ABSTRACT

IT has long been matter of common knowledge among psychologists that the colour-sensations which persist, in the ordinary cases of partial colour-blindness, are blue and yellow. 1 This was a requisite consequence of Hering’s theory and was predicted by him; it was proved by the first case of monocular colour-blindness which was observed—that of v. Hippel in 1880—and this proof has been abundantly confirmed by the cases which have been discovered since. But the theory of Young and Helmholtz apparently required that, when two colour-sensations only persisted, if one was blue the other must be either red or green. Now, the physicists (and most physiologists as well) too hastily took the Young-Helmholtz view as expressing fact and not theory, and they continued to infer (although Helmholtz himself had recognized the true state of the case) from the circumstance that the partially colour-blind had two sensations only, that these sensations were, in the ordinary cases, blue and red, or blue and green; and in accordance with this deduction they classified most cases of colour-blindness as red-blindness or green-blindness (without expressly stating that, in their view, in both cases, blindness to yellow was involved as well). There was absolutely no reason except the theory for affirming that the warm colour of the defective person was either red or green; all that was known was that it occupied that portion of the spectrum which, for the normal person, is occupied by red, yellow, and green.

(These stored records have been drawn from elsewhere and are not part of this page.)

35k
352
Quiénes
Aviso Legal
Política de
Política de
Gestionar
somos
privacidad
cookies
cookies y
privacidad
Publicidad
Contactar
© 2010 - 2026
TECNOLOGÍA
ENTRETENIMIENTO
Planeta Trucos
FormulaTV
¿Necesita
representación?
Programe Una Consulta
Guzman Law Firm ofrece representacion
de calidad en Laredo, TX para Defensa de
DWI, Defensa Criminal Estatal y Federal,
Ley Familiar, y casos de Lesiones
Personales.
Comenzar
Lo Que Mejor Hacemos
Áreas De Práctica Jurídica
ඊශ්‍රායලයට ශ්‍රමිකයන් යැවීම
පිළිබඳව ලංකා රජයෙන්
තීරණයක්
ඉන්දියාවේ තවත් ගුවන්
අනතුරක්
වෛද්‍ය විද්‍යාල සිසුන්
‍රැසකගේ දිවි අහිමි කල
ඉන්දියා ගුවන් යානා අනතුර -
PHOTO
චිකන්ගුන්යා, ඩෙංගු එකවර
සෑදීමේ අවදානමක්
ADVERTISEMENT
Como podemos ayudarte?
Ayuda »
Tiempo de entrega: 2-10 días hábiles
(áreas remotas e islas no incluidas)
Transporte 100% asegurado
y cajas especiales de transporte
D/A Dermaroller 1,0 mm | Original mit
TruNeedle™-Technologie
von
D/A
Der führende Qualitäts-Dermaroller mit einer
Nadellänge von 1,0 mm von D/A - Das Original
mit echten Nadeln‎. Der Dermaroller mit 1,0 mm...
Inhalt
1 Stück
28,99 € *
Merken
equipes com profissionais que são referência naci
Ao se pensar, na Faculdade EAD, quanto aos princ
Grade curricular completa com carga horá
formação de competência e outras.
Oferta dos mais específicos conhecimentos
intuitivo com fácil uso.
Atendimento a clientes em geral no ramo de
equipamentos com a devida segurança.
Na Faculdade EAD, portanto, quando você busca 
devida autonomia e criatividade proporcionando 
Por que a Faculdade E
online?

Nevertheless, it is stated in twenty textbooks that the sensations of the colour-blind furnish exceedingly strong, if not convincing, evidence of the truth of the Young-Helmholtz theory. Moreover, the belief that the warm colour is either red or green has become so ingrained that the cases by which it has been shown beyond question that it is in fact yellow have often failed to produce any effect. Abney and Festing, in the Philosophical Transactions, say that the examination of colour-blind persons is of prime importance for testing any theory of colour vision, and, nevertheless, they are content, like so many others, to infer the sensations of the colour-blind from a theory which they have already adopted.